Vaccinations Save Lives
Global Impact of Vaccinations
The most significant contribution to the benefit of mankind occurred in the 20th century: the development of vaccines. No other advancement, except safe water, has had such an important impact on the population of the world, saving hundreds of thousands of lives.
What is a vaccine and how does it work? Vaccines are preparations designed to provide protection against certain diseases or infections, like tetanus, measles, polio, hepatitis, and the seasonal flu. They are created by using small amounts of killed or weakened microorganisms (bacteria or virus) that cause a specific disease. The resulting vaccine stimulates the immune system to react as if a real infection was present in the body. Once the immune system is stimulated, it recognizes and "remembers" the organism and then fights the infection if the organism enters the body at a later time. Due to the widespread use of these vaccines, the world has seen a dramatic decline of many infectious diseases, but they still circulate either in the U.S. or in other parts of the world.
Why are vaccines important? Babies are born with immunity that protects them from certain diseases due to antibodies that are passed from the mother during pregnancy. This immunity is only temporary, however, so vaccines are started once the babies' immune system is developed enough to respond to the vaccines.
Some people feel that they do not have to vaccinate their children because most other people in the community are immunized. They are relying on what's known as "herd immunity". This is only effective if all members of the population are vaccinated and the individual remains within the herd. Once the individual goes beyond the herd, they are susceptible to any disease they have not had, including those that could have been prevented through vaccines. This is often seen when people travel to areas where vaccines are not given routinely.
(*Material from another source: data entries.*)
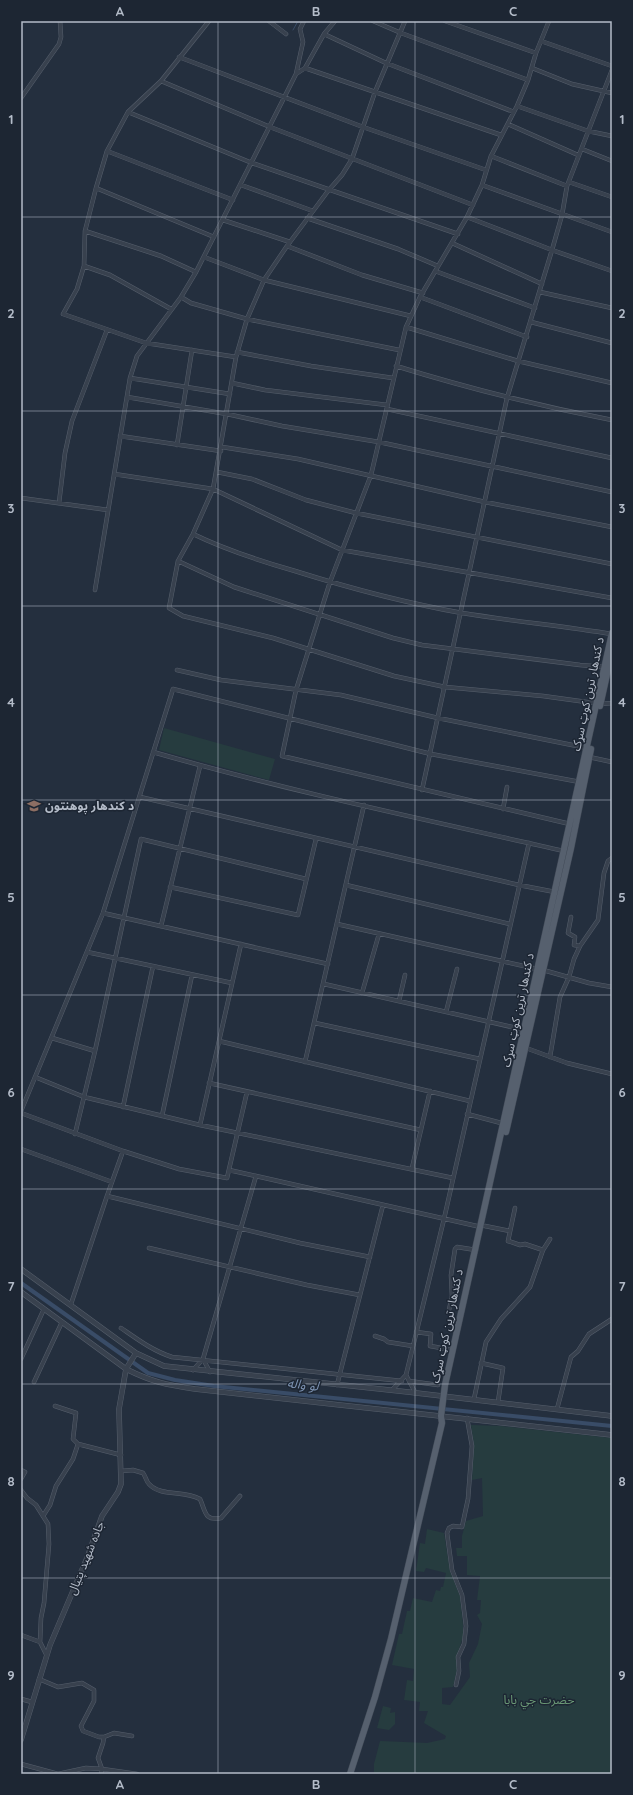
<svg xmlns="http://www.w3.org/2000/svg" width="633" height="1795" viewBox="0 0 633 1795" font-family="Quicksand,'Noto Sans Arabic',sans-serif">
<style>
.green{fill:#263c3f}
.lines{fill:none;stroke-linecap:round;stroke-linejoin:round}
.stream{stroke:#394c67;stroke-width:1}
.canal{stroke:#394c67;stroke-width:4}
.minor-casing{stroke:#565f6c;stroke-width:4.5}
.tertiary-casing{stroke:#565f6c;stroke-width:5.5}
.primary-casing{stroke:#414a57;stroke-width:7}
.minor{stroke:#38414e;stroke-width:3.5}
.tertiary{stroke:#38414e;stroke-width:4.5}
.primary{stroke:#56606e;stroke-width:6}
.grid{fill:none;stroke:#b4bcc9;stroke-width:1;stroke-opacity:0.55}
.labels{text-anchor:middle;stroke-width:3;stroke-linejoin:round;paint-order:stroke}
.street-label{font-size:12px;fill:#b4bcc9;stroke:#1d2633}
.poi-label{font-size:12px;font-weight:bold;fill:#b4bcc9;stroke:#1d2633;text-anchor:start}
.park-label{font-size:12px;fill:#6b9a76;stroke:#1d2633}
.water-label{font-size:13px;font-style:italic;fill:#7c92b1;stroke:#1d2633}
.neatline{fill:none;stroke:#b4bcc9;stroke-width:1.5}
.grid-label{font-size:13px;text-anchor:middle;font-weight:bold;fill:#b4bcc9}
</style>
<rect width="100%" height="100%" fill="#242f3e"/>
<path class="green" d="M164,728L275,759L269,780L159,750Z
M471,1425L501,1426L612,1438V1774H374V1764L380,1741L427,1743L445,1739L446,1736L424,1723L428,1711H419L420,1702L404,1700L407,1680L413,1681L414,1669L392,1665L399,1634H402L407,1611H410L413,1598L432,1602L436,1590L440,1591L441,1587H443L446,1573L426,1568L424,1572L416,1571L420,1543L425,1544L427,1529L444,1533L450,1571L460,1596L463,1625V1637L457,1656V1670L453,1687L442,1688V1704L450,1705L470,1677L469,1663L478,1644L482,1624L477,1615L480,1613L481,1600H477L480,1576L467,1575V1556H457L456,1548H462V1536L466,1521L483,1516L482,1478L472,1480L474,1445Z
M383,1706L391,1708L390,1713L395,1712V1724L389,1730L377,1728Z"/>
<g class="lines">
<path class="stream" d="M293,30L298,21"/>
<path class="canal" d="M21,1283L148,1373L175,1380L214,1386L612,1426"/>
<g class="minor-casing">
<path id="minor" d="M209,21L161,81L128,112L107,151L96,188L85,231L84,266L77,289L63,314L146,343L236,357
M269,21L286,34
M373,21L401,33L528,80
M405,21L375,92L352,159L342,175L328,191L287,246L264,280L247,319L236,357L213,489L193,534L178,561L169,608L183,616L273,638L394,676L445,687L543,696L601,704L612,703
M445,21L536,53
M549,21L536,53L528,80L517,106L491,156L482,185L467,217L420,297L406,327L371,475L330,582L296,690L282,756L570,824
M324,34L386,63L514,112
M541,41L612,66
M179,57L363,127L486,170
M305,68L501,135
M532,68L572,84L612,93
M296,74L305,68L324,34L335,21
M161,81L270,127L473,205
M21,98L59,44L61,37L60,21
M517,106L588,131L612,136
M128,112L252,163L458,234
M508,124L578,155
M582,149L612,161
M107,151L233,200
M491,156L567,186
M569,182L612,197
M241,185L313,211
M482,185L612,232
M96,188L214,237
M467,217L552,250L612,271
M307,218L398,249L438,266
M223,220L290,242
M85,231L161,256L196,272
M452,243L542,284
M287,246L362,275L423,293
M204,257L264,280L411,316
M84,266L110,275L171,309
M435,271L535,308
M540,292L612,308
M181,297L191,303L247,319L399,350
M420,297L527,337
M531,322L612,343
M406,327L518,361L612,383
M237,352L311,366L393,378
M396,366C467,388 539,406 612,420
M130,378L230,394
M232,383L265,390L387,405
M127,397L227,414L282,426L379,442L612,492
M387,409L612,458
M120,436L221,451
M177,445L192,350
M222,447L298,459L485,502L612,527
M217,472L252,479L306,500L356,513L612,564
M114,474L213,489L342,550L612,598
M21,498L108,510
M59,503L65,453L72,421L107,330
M193,534C226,550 260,561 295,571C349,588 406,603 462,613C512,621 562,626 612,634
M178,561L234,587L393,638L422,645L454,649L580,665L605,667
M95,590L130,378L137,356L181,297L196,272L296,74L303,42L300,29L304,21
M177,670L221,680L341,695L438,718L587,748
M153,752C288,791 427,820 564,851
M589,757L612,762
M422,790L507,398L552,250L562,215L567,186L612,70
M140,797L519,885L555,892
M503,809L507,787
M346,885L510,924
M170,887L298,915L316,839
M103,913L328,964
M571,917L568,933L575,937L574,945L580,946
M337,924L537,969
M161,926L200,766
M87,952L232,983
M543,970L589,983L612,987
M324,984L525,1030
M362,993L379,934
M399,1001L405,975
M446,1012L457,969
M315,1023L480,1059
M52,1038L95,1051
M219,1041L470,1101
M526,1048L567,1063L612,1074
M550,1057L560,997L569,977L574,959L580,946L598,920L604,873L608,861L612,858
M305,1062L364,805
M35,1077L84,1097L200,1125L453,1178
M209,1083L421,1130
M123,1107L153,966
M21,1111L103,913L173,689L431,754L580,782
M21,1113L123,1151L179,1169L227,1178L247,1092
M467,1114L505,1124
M162,1116L192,975
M200,1125L241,944
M75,1134L95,1051L141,839L306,879
M21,1149L112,1182
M412,1168L430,1091
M229,1170L256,1176
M107,1196L300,1243L370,1257
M515,1208L508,1241L520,1245L525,1244L543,1250
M485,1226L510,1231
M149,1248L307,1285L360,1295
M71,1304L107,1196L123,1151
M449,1310L452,1296L451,1275L455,1249L457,1247L476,1250
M121,1328C137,1339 153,1351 172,1357L402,1381
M416,1332L431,1334L430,1346L453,1350
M375,1336L384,1339L388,1342L413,1346
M21,1359L44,1309
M203,1359L210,1372
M481,1363L503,1368L498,1402
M193,1370L203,1359L256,1176L481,1227
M406,1375L415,1392
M409,1381L438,1385
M34,1382L62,1322
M337,1385L383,1205
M392,1390L406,1375L444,1219L529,843
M474,1399L486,1342L501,1319L530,1287L543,1250L550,1239
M55,1406L76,1413L73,1439L78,1444L121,1455
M557,1409L571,1357L578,1351L589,1334L612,1319
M21,1470L25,1472L21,1479
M122,1471L133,1470L143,1473C146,1477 146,1481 149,1484C161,1497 183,1490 200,1499C206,1512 204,1521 221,1518L240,1496
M21,1490L27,1498L36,1505L48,1524L49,1544L44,1603L41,1618L40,1642L46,1654
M43,1516L50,1505L56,1486L73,1459L78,1444
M21,1635L40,1642
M39,1679L58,1687L82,1683L94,1690V1701L81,1726L83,1731L99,1737H104L114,1733L132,1736
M456,1685L459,1671L458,1657L464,1644L466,1626L462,1595L452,1570L447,1533L449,1528L453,1526L462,1527L468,1499L472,1446L467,1418
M21,1699L32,1702
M21,1764L58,1774L86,1768L102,1769L137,1774
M101,1774L102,1769L98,1758L103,1743L104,1737"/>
</g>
<g class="tertiary-casing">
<path id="tertiary" d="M21,1269L136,1353L164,1366L408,1392L612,1416
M21,1292L126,1369C152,1382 167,1385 195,1389L612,1435
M21,1740L50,1645L87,1558L102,1516L118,1492L121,1484L119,1409L126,1369L136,1353"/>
</g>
<g class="primary-casing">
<path id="primary" d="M600,706L612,652
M506,1132L571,848L591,749
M350,1774L375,1697L391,1639L442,1423L441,1416L445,1385L612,633"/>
</g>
<use href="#minor" class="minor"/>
<use href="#tertiary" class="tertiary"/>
<use href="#primary" class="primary"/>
</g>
<path class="grid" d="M218,21V1774M415,21V1774M21,217H612M21,411H612M21,606H612M21,800H612M21,995H612M21,1189H612M21,1384H612M21,1578H612"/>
<defs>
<g id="university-bare" transform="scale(1.08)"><path d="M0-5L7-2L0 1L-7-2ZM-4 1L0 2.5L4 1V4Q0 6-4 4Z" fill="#8d6e63" stroke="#1d2633" stroke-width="2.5" paint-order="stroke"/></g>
</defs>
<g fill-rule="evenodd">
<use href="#university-bare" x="34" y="806"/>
</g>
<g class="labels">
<g class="street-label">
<text transform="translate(588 694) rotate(-78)" y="4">د کندهار ترين کوټ سړک</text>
<text transform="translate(518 1010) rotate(-78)" y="4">د کندهار ترين کوټ سړک</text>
<text transform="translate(447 1326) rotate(-78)" y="4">د کندهار ترين کوټ سړک</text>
<text transform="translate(86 1558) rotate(-68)" y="4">جاده شهید پتیال</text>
</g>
<g class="poi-label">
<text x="45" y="810">د کندهار پوهنتون</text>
</g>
<g class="park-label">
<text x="539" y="1704">حضرت جي بابا</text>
</g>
<g class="water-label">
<text transform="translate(303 1384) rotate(6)" y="5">لو واله</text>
</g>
</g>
<rect width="633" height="1795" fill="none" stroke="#1d2633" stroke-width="44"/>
<rect x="22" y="22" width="589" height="1751" class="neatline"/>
<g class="grid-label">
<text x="120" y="16">A</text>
<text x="316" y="16">B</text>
<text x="513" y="16">C</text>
<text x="11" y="124">1</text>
<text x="622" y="124">1</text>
<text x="11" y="318">2</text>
<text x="622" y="318">2</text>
<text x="11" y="513">3</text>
<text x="622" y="513">3</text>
<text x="11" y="707">4</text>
<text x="622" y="707">4</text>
<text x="11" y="902">5</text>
<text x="622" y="902">5</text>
<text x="11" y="1097">6</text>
<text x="622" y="1097">6</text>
<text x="11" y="1291">7</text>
<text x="622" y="1291">7</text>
<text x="11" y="1486">8</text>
<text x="622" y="1486">8</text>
<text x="11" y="1680">9</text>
<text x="622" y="1680">9</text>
<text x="120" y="1789">A</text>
<text x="316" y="1789">B</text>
<text x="513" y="1789">C</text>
</g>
</svg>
The CDC has designed a schedule for the vaccines it recommends, giving the times the vaccines should be started. Some vaccines require more than one dose to be effective and the schedule includes the intervals between shots in a specific series. To be effective, all doses of a vaccine series should be given. If your child is behind on immunizations, there is a "catch-up" schedule your doctor can use. However, immunizations do not have to be restarted if the schedule between doses is interrupted.
How safe are vaccines? Vaccines are among the safest and most reliable drugs available. Some parents may hesitate to have their children vaccinated because they worry there will be serious reactions to the vaccine or that the child may get the illness the vaccine is designed to prevent. But, because the components of vaccines are weakened or killed, and in some cases, only parts of the microorganism are used, they're very unlikely to cause any serious illness.
What are the reactions to vaccination? After receiving some vaccines, there may be mild reactions, such as soreness where the shot was given or fever, but serious reactions are rare. However, the risks of reaction related to the use of vaccinations are small compared with the risks associated with the disease the immunizations are designed to prevent.